_AUFGABENSTELLUNG_
1 - Gib aus dem Text über die Missbrauchsvorwürfe im Bistum Hildesheim die Stelle von „Wilmer ließ die“ bis einschließlich „für äußerst glaubwürdig.“ wortgetreu wieder.
2 - Nenne sämtliche Jahreszahlen, die im Text über die Missbrauchsvorwürfe im Bistum Hildesheim vorkommen.

_VORLIEGENDER TEXTAUSZUG_
Wilmer ließ die Gruft verschließen
„Wer früher stirbt, ist länger tot“, so kommentierte der Berliner Strafrechtsprofessor Martin Heger einmal den Fall des (mutmaßlichen) ukrainischen Kriegsverbrechers John Demjanjuk, der während der Revision verstorben war. Die Frage, ob es auch eine moralische Unschuldsvermutung gibt, ist schon schwieriger zu beantworten. Ein Gutachten aus dem Jahr 2021 hatte Janssen zwar keine eigenen Missbrauchstaten, dafür aber Vertuschung attestiert. Im Bistum Hildesheim jedenfalls hält man die neueren Anschuldigungen – 2015 und 2018 waren schon einmal Vorwürfe des Missbrauchs laut geworden – für äußerst glaubwürdig.

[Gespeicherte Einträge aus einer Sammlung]
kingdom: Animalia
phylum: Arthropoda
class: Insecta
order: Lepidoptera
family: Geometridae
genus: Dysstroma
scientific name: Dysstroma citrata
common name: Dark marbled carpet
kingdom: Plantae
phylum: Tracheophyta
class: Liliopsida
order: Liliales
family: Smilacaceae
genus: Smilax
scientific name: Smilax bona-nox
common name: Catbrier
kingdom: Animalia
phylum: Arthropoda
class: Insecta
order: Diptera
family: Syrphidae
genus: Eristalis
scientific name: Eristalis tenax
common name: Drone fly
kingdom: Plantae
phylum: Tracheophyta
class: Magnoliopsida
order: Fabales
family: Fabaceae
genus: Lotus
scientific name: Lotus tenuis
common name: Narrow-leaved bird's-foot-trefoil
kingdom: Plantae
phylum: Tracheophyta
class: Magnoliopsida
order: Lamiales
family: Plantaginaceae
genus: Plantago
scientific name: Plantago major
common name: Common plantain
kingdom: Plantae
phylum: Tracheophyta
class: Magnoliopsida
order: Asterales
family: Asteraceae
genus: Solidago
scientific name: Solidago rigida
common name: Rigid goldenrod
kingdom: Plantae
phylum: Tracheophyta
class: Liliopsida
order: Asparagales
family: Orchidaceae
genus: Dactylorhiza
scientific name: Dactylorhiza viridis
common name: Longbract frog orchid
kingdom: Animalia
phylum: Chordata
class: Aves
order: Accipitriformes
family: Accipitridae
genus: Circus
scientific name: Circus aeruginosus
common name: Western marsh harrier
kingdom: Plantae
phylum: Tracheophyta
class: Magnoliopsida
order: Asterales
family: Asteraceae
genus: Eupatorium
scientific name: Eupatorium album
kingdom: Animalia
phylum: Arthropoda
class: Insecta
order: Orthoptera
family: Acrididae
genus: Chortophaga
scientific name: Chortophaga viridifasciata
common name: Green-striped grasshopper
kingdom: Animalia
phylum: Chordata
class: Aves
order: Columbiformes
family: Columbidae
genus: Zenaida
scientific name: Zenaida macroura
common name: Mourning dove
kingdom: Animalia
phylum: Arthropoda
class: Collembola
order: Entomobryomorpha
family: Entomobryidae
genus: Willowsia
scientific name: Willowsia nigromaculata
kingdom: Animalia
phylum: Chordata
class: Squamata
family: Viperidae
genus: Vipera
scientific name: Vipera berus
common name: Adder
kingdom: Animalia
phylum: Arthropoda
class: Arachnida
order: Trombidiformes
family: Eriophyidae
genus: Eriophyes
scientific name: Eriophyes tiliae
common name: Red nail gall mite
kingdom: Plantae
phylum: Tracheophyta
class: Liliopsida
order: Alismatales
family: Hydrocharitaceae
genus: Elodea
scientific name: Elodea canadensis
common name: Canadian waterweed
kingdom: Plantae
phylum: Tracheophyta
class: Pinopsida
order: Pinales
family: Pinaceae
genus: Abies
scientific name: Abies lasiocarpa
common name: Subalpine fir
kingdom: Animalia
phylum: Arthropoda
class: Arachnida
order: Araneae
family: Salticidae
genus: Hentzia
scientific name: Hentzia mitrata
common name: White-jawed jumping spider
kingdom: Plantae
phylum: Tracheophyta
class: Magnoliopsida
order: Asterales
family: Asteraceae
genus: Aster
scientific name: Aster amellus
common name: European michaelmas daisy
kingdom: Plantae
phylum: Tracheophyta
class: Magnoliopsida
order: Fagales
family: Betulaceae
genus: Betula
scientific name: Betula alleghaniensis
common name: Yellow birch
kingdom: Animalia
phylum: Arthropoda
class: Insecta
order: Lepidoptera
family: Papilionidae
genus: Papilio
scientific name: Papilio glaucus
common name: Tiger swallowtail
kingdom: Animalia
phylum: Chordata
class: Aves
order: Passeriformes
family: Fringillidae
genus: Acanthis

_LÖSUNGEN_
1 -
Wilmer ließ die Gruft verschließen
„Wer früher stirbt, ist länger tot“, so kommentierte der Berliner Strafrechtsprofessor Martin Heger einmal den Fall des (mutmaßlichen) ukrainischen Kriegsverbrechers John Demjanjuk, der während der Revision verstorben war. Die Frage, ob es auch eine moralische Unschuldsvermutung gibt, ist schon schwieriger zu beantworten. Ein Gutachten aus dem Jahr 2021 hatte Janssen zwar keine eigenen Missbrauchstaten, dafür aber Vertuschung attestiert. Im Bistum Hildesheim jedenfalls hält man die neueren Anschuldigungen – 2015 und 2018 waren schon einmal Vorwürfe des Missbrauchs laut geworden – für äußerst glaubwürdig.

2 - 2021, 2015 und 2018.